(Beginning of Material for the task)
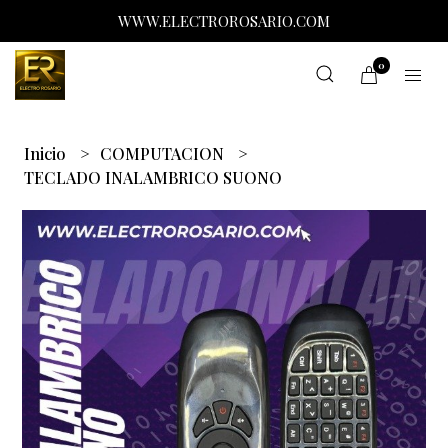
WWW.ELECTROROSARIO.COM
0
Inicio
COMPUTACION
TECLADO INALAMBRICO SUONO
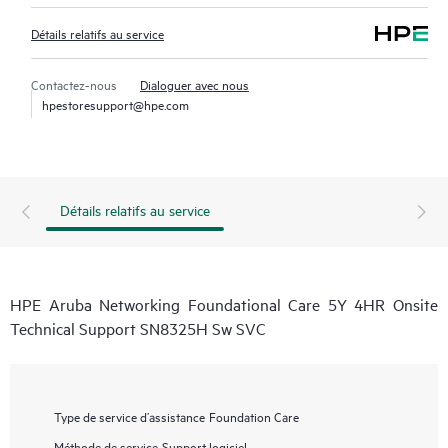
Détails relatifs au service
Contactez-nous
Dialoguer avec nous
hpestoresupport@hpe.com
Détails relatifs au service
HPE Aruba Networking Foundational Care 5Y 4HR Onsite
Technical Support SN8325H Sw SVC
Type de service d’assistance
Foundation Care
Méthode de service
Support logiciel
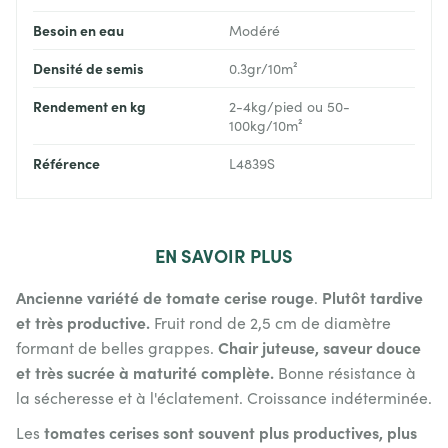
Besoin en eau
Modéré
Densité de semis
0.3gr/10m²
Rendement en kg
2-4kg/pied ou 50-
100kg/10m²
Référence
L4839S
EN
SAVOIR PLUS
Ancienne variété de tomate cerise rouge
Plutôt tardive
.
et très productive.
Fruit rond de 2,5 cm de diamètre
Chair juteuse, saveur douce
formant de belles grappes.
et très sucrée à maturité complète.
Bonne résistance à
la sécheresse et à l'éclatement. Croissance indéterminée.
tomates cerises sont souvent plus productives, plus
Les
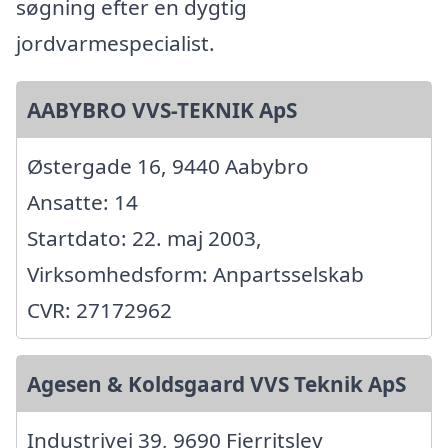
søgning efter en dygtig
jordvarmespecialist.
AABYBRO VVS-TEKNIK ApS
Østergade 16, 9440 Aabybro
Ansatte: 14
Startdato: 22. maj 2003,
Virksomhedsform: Anpartsselskab
CVR: 27172962
Agesen & Koldsgaard VVS Teknik ApS
Industrivej 39, 9690 Fjerritslev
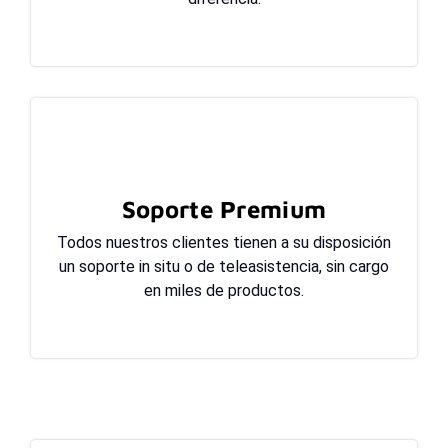
Soporte Premium
Todos nuestros clientes tienen a su disposición
un soporte in situ o de teleasistencia, sin cargo
en miles de productos.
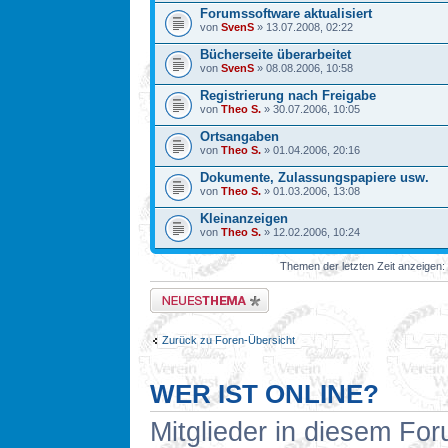
Forumssoftware aktualisiert
von
SvenS
» 13.07.2008, 02:22
Bücherseite überarbeitet
von
SvenS
» 08.08.2006, 10:58
Registrierung nach Freigabe
von
Theo S.
» 30.07.2006, 10:05
Ortsangaben
von
Theo S.
» 01.04.2006, 20:16
Dokumente, Zulassungspapiere usw.
von
Theo S.
» 01.03.2006, 13:08
Kleinanzeigen
von
Theo S.
» 12.02.2006, 10:24
Themen der letzten Zeit anzeigen:
Neues Thema erstellen
Zurück zu Foren-Übersicht
WER IST ONLINE?
Mitglieder in diesem For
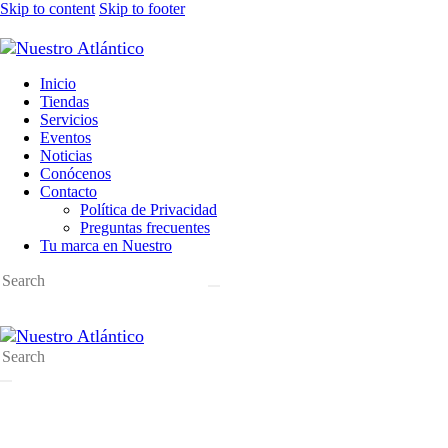
Skip to content
Skip to footer
Inicio
Tiendas
Servicios
Eventos
Noticias
Conócenos
Contacto
Política de Privacidad
Preguntas frecuentes
Tu marca en Nuestro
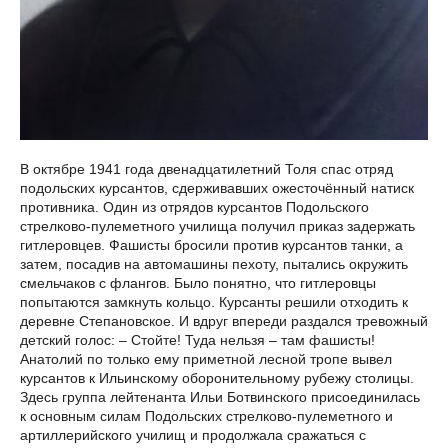
В октябре 1941 года двенадцатилетний Толя спас отряд
подольских курсантов, сдерживавших ожесточённый натиск
противника. Один из отрядов курсантов Подольского
стрелково-пулеметного училища получил приказ задержать
гитлеровцев. Фашисты бросили против курсантов танки, а
затем, посадив на автомашины пехоту, пытались окружить
смельчаков с флангов. Было понятно, что гитлеровцы
попытаются замкнуть кольцо. Курсанты решили отходить к
деревне Степановское. И вдруг впереди раздался тревожный
детский голос: – Стойте! Туда нельзя – там фашисты!
Анатолий по только ему приметной лесной тропе вывел
курсантов к Ильинскому оборонительному рубежу столицы.
Здесь группа лейтенанта Ильи Ботвинского присоединилась
к основным силам Подольских стрелково-пулеметного и
артиллерийского училищ и продолжала сражаться с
(End of Material for the task)
Please return, unchanged, the lines from the one containing "Skip to content" through the one containing "Tu marca en Nuestro", inclusive.

Skip to content
Skip to footer
Inicio
Tiendas
Servicios
Eventos
Noticias
Conócenos
Contacto
Política de Privacidad
Preguntas frecuentes
Tu marca en Nuestro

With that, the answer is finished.